What draws my attention most in this encounter with Jesus are: 1) the reaction of the townspeople when the man is healed, and 2) the decision Jesus makes to sacrifice the livelihood of the farmers who tend to the pigs, in order that this man might be healed and made whole.
When the demons beg him to send them into the pigs instead of the abyss, Jesus does – showing that he believes that the welfare of this man is worth more than the benefit of this herd of pigs to their owners. This is quite a statement, and quite an act on Jesus’ part. This demon-possessed man is that important in Jesus’ eyes.
What does this say about Jesus’ feelings toward people who are social outcasts today?
When the man is healed and the townspeople see him, dressed and speaking for himself, they are afraid. They can’t accept the healing as good because it has upset the structures that have been their guiding principles for a long time. They think “what might we have to give up, for the healing of others, if this guy is just going to go around healing everyone and setting them free; when we have a perfectly workable system of controlling them?”
In the healing of this man in such an intentional, subversive way, Jesus invites the townspeople into a transformative relationship of community with each other and with this man. They are not excluded from the story; they are not left out of the healing and wholeness, yet they choose to exclude themselves, because they are afraid.
One of the strongest of our present-day demons is fear; a multifaceted monster with a multitude, or, legion of ways it presents itself. For example, the fear of people who are different. Immigration and Customs Enforcement are set to begin raids in 10 major cities in the US, including Atlanta. These raids, targeting immigrants for deportation, have been delayed for 2 weeks, but the spirit of fear that has put ICE officials on high alert remains intact. The influx of people from other countries seeking refuge and asylum continues to be met with fear and inhumanity, rather than community and welcome.
Fear, in its legion of forms, is universal, relentless, and powerful. The good news of the gospel, however, is that there is a power which is stronger than fear, and that is the power of love.
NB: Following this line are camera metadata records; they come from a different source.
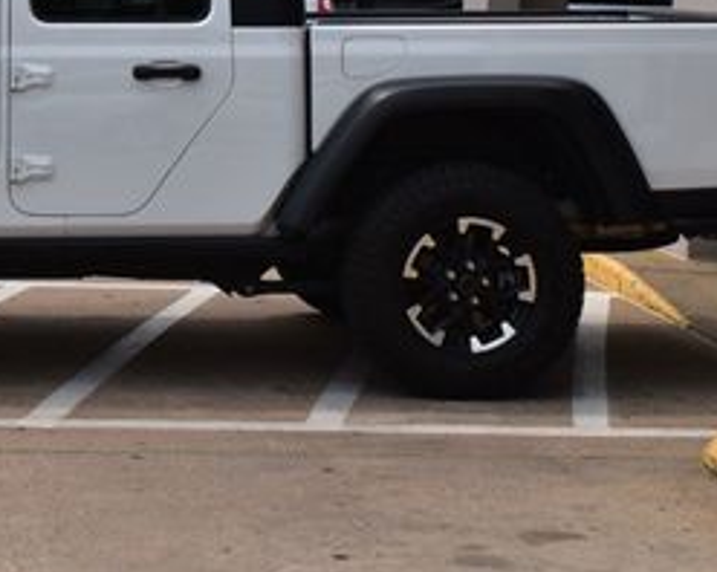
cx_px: 29
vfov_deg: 15.3
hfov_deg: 19.1
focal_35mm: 98
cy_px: -29
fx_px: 2082
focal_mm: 27
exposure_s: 1/500
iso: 250
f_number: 11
Love is a powerful force that gives us the tools we need to overcome barriers, to transcend despair and find hope. This love gives us bravery to ask “what might Jesus be calling me to give of myself so that others might be healed and made whole?” And to face the various cemeteries of life where Jesus waits to transform us.
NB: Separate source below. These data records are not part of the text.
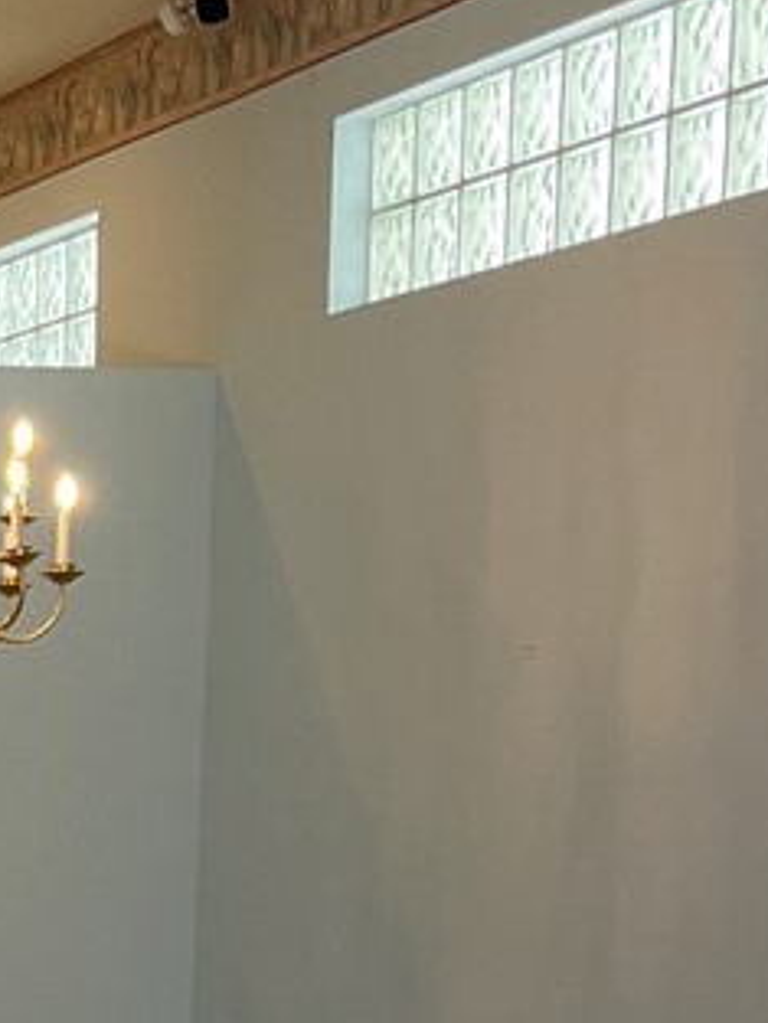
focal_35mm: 133
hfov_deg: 10.3
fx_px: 3932
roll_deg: +0.4
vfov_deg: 14.2
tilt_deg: -11.1
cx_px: -778
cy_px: 1369
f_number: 1.6
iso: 64
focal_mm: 5.1
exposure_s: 1/121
Our congregation faces a metaphorical “cemetery” of wilderness as we discern the path ahead in combining ministries with First Baptist, following Christ’s call to partake in the healing and wholeness of isolated elders in our community.
This church invites community and wholeness, despite whatever fears may arise, because you are a people who have chosen to love others, and you know the power of the love Jesus.
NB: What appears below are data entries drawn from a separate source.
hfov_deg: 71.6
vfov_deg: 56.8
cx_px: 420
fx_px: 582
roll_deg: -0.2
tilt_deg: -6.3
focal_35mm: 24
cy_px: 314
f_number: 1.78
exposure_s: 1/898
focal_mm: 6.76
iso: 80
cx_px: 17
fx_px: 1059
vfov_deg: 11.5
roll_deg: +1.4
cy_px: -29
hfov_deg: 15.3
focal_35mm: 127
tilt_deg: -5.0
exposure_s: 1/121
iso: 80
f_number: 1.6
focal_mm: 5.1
In the cemeteries of fear, Jesus is there to show us the way of selfless love. Selfless love welcomes the stranger and embraces diversity; creating a community where all are welcome.
In the cemeteries of loneliness, Jesus is there to show us his comforting love and presence; a love that carries and sustains us turning mourning into dancing and sorrow into turned to joy.
In the cemeteries of despair, Jesus is there to show us abundant love that tunes our hearts to the promises of Christ; guiding us toward hope.
And in these times, there will always be an invitation to community, with Jesus and with one another, an invitation to give of ourselves and grace enough to follow through.
Just as Jesus entrusted the man who had been healed with the important task of sharing his story; we are also entrusted with the task of sharing our stories. We share the stories of our encounters with Jesus and the transformations we have experienced, and in this, spread love and hope to the world around us.